123, the turkey story is charming, but it’s a metaphor, and the consequence for the turkey is outside the data. Advisory’s data is on target and it has a long enough baseline.

Of course, that doesn’t mean it’s perfect or certain. Nothing is. But I’d much rather trust it than an appeal to intuition – “common sense” – especially when that data shows clearly that common sense is wrong. Advisory’s data is about how Moody’s assesses risk vs. return. Since that’s where consequences accrue to us, it seems the right assessment.
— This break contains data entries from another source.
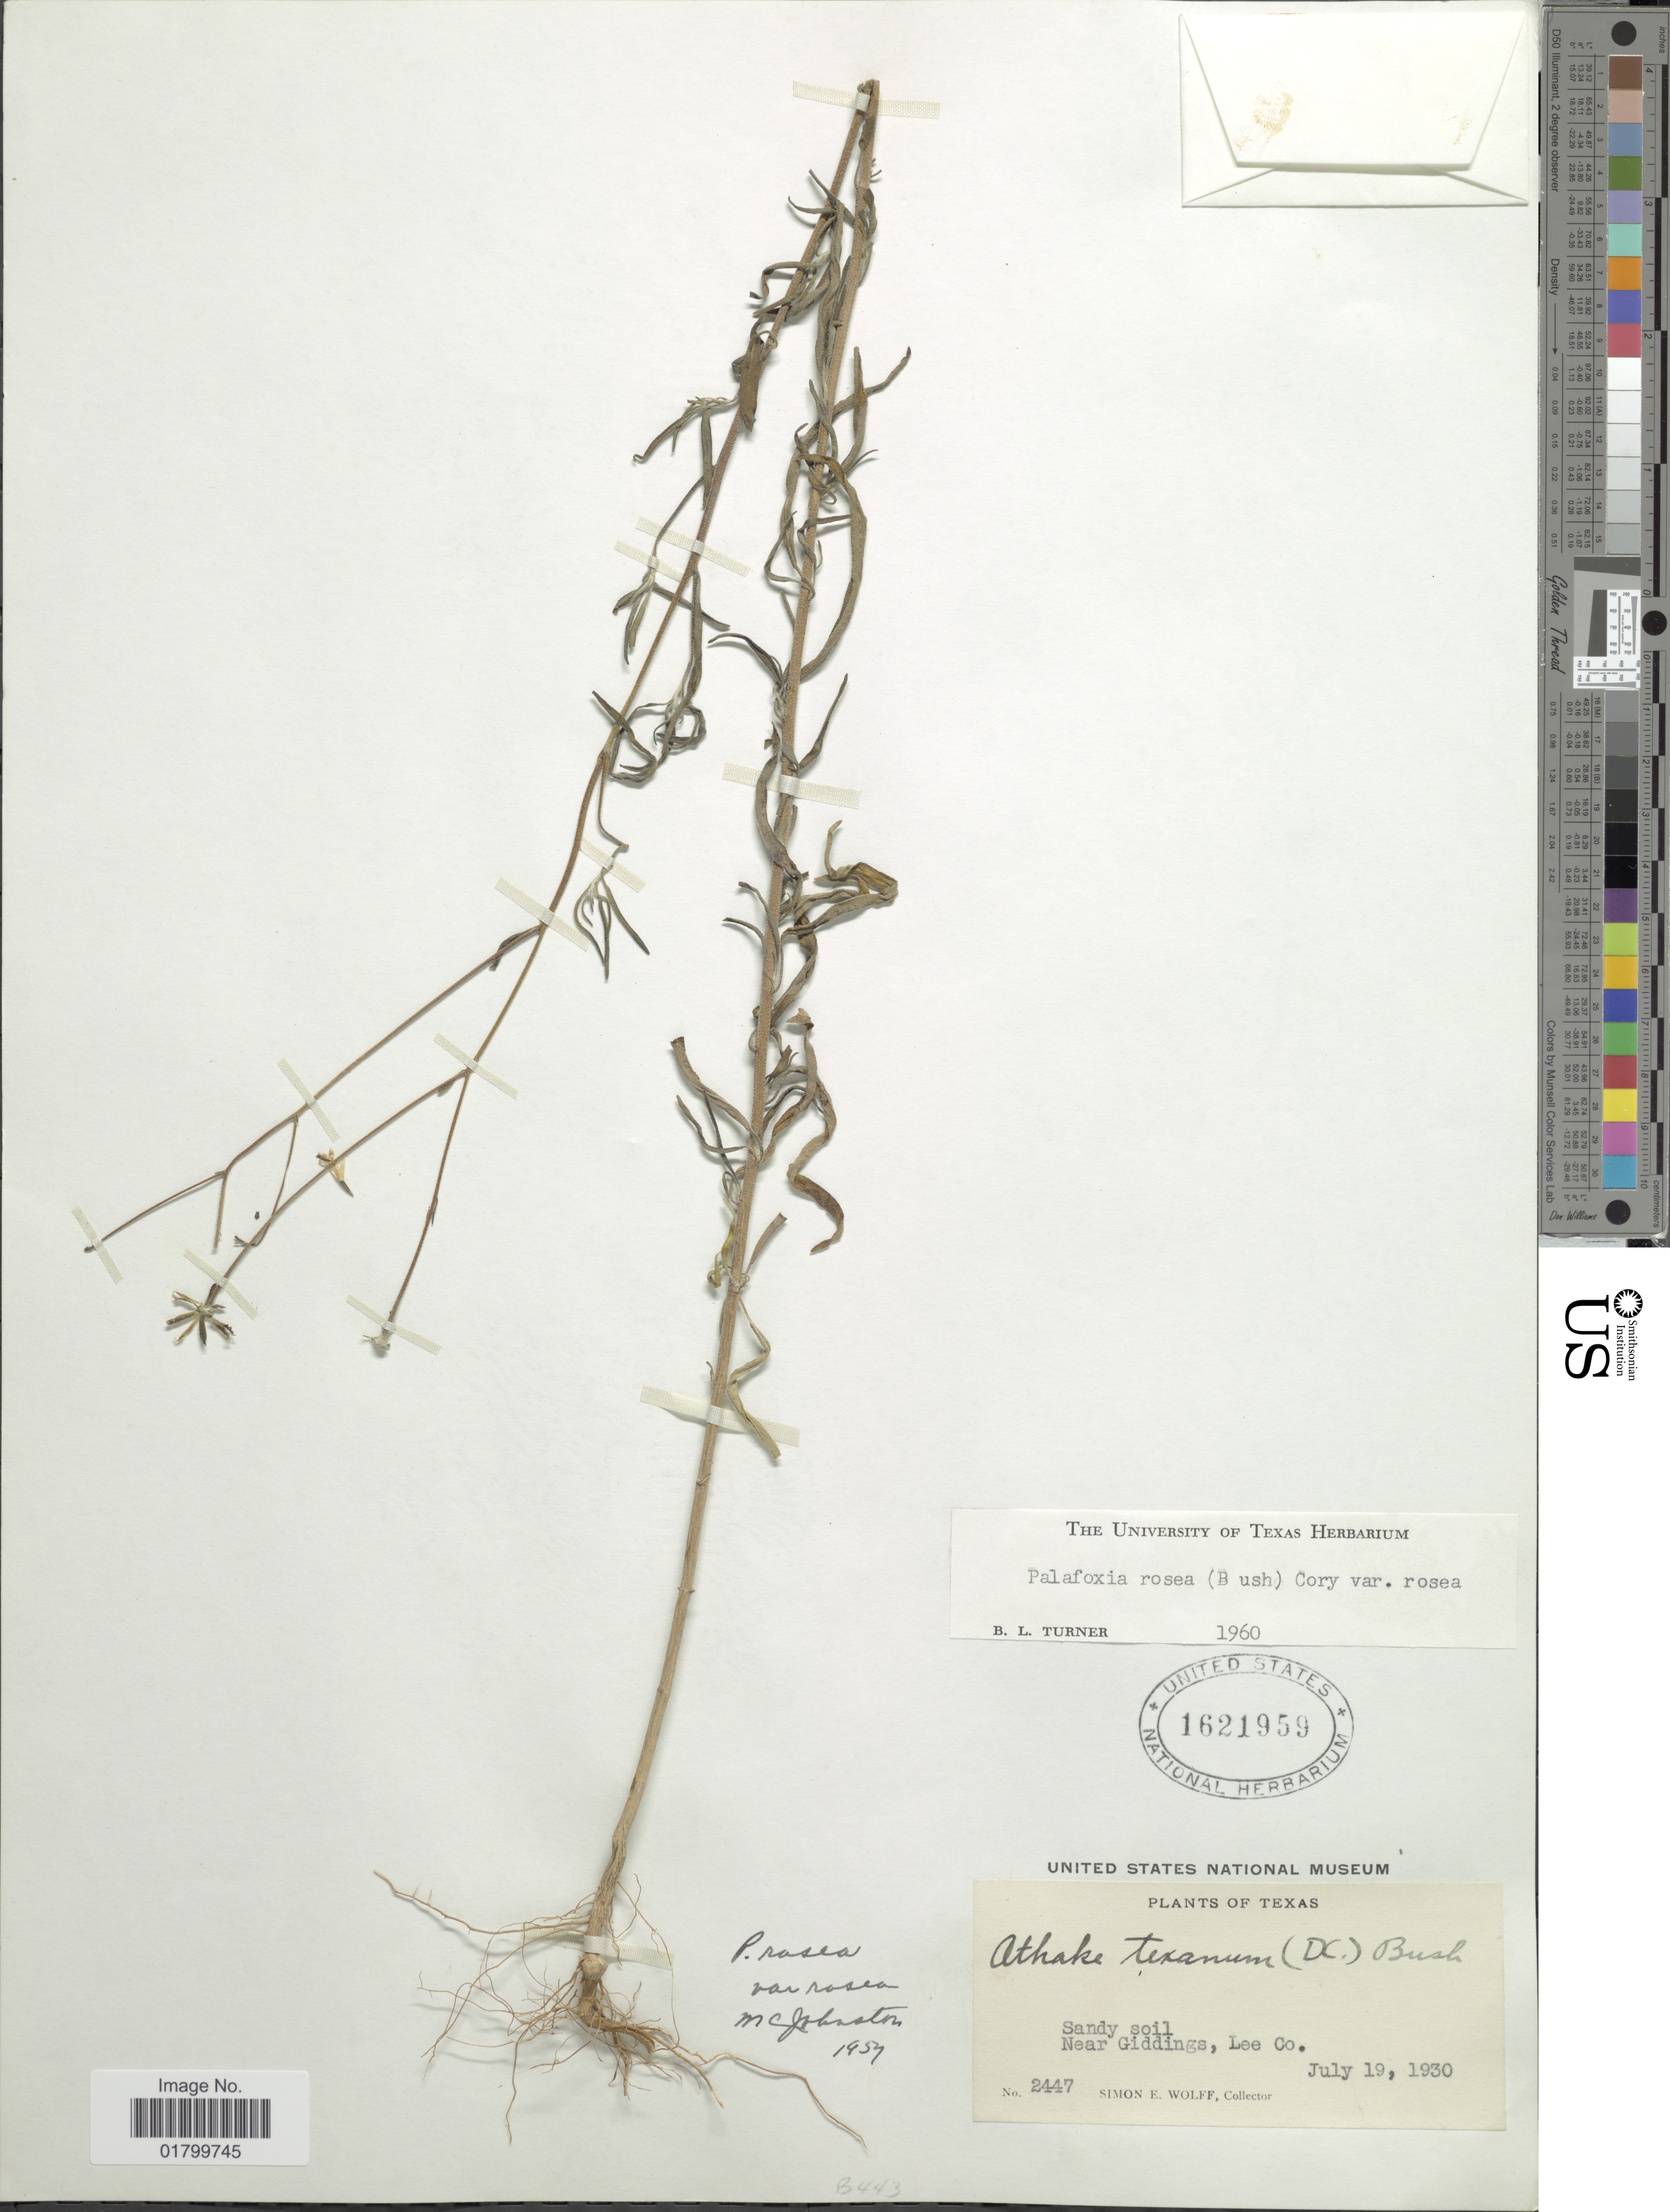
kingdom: Plantae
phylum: Tracheophyta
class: Magnoliopsida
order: Asterales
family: Asteraceae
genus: Palafoxia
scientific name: Palafoxia rosea var. rosea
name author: (Bush) Cory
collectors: S. E. Wolff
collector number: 2447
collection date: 1930-07-19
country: United States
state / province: Texas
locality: Sandy soil, Near Giddings, Lee Co.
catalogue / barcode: US 1621959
I wouldn’t be at all surprised to see Moody’s downgrade the bond ratings of lots of towns. Then we’ll get to argue – with one data point – about this decision. Advisory will present another scatter plot, and it will either show a correlation between reserves and rating or it won’t. History suggests strongly that there won’t be a correlation.

13 years ago

Corrected sentence below – my times were off. Apologies.

Fast forward to November and I’m noticing that I’m being fed more and that the farmer is consistently feeding me between 7 am and 9 am (68% of the time; plus or minus one standard deviation from the mean of 8 am), and between 4 am and noon almost without exception (99.99% of the time; four standard deviations from the mean).

It’s also worth noting that while I disagree with the Advisory Committee on this issue, I agree with them on others and appreciate their dedication and hardwork on behalf of our community.